El ruido de los frenos del autobús al detenerse se confunde con el sonido de la puerta que cierra Carlos y el recuerdo se va. El autobús de la línea 16, en el que no cabe un alma más, se ha detenido unos metros antes de llegar a la parada y algunos pasajeros, entre empujones y codazos mal disimulados, se apean somnolientos. Una mujer delgadísima parece disgustada por algo que le ha dicho su hijo. El niño, que no tiene más de cuatro años, se resiste a caminar y la madre tira de su brazo menudo. No parece sorprendido cuando su mirada descubre al hombre que recoge los pedazos. Paula observa los esfuerzos de la mujer para que el niño camine. Ya es un milagro que pueda tirar de sí misma.

El conductor echa una ojeada por el espejo retrovisor y cierra las puertas traseras. Luego espera a que pase un ciclomotor en el que van montadas dos chicas sin casco, pone el intermitente y dirige el autobús hasta la parada.

Paula sube despacio los escalones. Está sacando su abono del bolso cuando el conductor pregunta, aunque no sabe si a ella directamente, qué cojones está haciendo ese hombre. Es tan obvio que Paula se limita a mirar el grasiento piso del autobús. Luego distingue la voz de una mujer que se queja de la falta de aire. Y la de alguien que enumera los inconvenientes de comer fuera. Y, por último, antes de darse la vuelta y mirar al hombre, oye al conductor que considera que es una lástima llegar a eso y, aunque está a punto de decir algo más, tal vez para revelarnos la sencilla ecuación sobre la que orbitan los grandes secretos de la vida, se calla.

No le sorprende que el hombre esté detrás de ella, parado a escasos centímetros de la puerta, puede que con la intención de dar un paso más, quizás ese paso decisivo. Pero el hombre permanece quieto ante las puertas abiertas, con el sombrero entre las manos ensangrentadas. El hombre, con un gesto que parece copiado de una ilustración medieval, alza el sombrero con las dos manos hasta la altura de sus hombros, baja la cabeza hasta que su barbilla le toca el pecho y se lo ofrece a Paula antes de que las puertas se cierren.

Está recorriendo con dificultad el pasillo y tiene que empujar a algunos pasajeros para llegar hasta una ventana. El autobús se pone en marcha.
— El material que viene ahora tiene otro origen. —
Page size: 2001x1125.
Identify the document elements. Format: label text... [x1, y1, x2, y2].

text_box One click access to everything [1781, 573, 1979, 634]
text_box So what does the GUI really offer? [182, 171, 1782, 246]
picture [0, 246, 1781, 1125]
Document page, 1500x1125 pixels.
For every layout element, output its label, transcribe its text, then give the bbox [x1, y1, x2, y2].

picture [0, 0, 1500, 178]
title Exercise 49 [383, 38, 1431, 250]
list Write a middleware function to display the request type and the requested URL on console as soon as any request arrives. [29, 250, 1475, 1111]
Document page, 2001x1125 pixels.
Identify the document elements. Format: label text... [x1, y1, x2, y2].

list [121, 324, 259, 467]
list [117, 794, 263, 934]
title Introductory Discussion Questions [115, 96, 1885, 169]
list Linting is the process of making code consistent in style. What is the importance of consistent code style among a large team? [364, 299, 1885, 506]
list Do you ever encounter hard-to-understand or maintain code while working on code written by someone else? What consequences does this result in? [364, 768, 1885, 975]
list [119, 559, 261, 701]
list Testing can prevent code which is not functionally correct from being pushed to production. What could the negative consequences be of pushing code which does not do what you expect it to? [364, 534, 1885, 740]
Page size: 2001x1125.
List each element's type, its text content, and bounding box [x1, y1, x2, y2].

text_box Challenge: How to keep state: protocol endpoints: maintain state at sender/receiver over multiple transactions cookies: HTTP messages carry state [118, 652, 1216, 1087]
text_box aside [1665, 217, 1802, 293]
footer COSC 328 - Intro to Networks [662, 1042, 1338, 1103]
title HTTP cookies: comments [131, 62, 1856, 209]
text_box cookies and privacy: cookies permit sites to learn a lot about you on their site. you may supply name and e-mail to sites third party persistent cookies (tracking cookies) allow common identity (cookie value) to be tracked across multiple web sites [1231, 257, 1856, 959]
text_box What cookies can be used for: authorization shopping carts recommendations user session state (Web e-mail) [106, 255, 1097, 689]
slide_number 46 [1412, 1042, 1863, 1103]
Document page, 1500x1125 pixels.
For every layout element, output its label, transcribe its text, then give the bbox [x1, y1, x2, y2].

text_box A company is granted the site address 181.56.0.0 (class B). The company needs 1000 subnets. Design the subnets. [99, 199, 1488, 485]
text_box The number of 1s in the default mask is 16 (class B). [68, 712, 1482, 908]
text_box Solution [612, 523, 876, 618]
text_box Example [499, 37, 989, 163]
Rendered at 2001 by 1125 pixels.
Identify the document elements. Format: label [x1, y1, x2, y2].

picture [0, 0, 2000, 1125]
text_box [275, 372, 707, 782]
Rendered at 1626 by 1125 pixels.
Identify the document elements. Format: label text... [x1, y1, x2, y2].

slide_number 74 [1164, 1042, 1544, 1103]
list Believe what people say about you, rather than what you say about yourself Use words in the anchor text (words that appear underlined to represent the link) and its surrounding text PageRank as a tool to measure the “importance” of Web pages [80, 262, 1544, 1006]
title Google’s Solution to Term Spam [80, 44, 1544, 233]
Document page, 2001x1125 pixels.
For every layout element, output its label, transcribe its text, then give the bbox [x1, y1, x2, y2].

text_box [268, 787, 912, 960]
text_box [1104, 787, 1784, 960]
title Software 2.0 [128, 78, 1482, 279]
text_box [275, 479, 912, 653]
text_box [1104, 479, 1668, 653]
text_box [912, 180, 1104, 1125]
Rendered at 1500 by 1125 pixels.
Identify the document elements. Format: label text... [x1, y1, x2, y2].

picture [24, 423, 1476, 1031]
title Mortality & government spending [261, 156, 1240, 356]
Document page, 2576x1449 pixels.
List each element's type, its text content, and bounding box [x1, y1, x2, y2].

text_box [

El hombre no levanta la vista. Paula, consciente de que no verá su gesto, le dice adiós.

Le hubiera gustado decirle algo, ¿pero qué? ¿Que todo va a salir bien? ¿Que mañana veremos las cosas de otro modo? ¿Que todo pasa y que así es la vida? ¿Que siempre encontramos la salida, aunque seamos los últimos en saberlo? No puedo. Pero debería intentarlo. No hay otro modo. O, tal vez, da igual el modo. ¿Me estaba regalando aquellos cristales o sólo quería que los viese de cerca?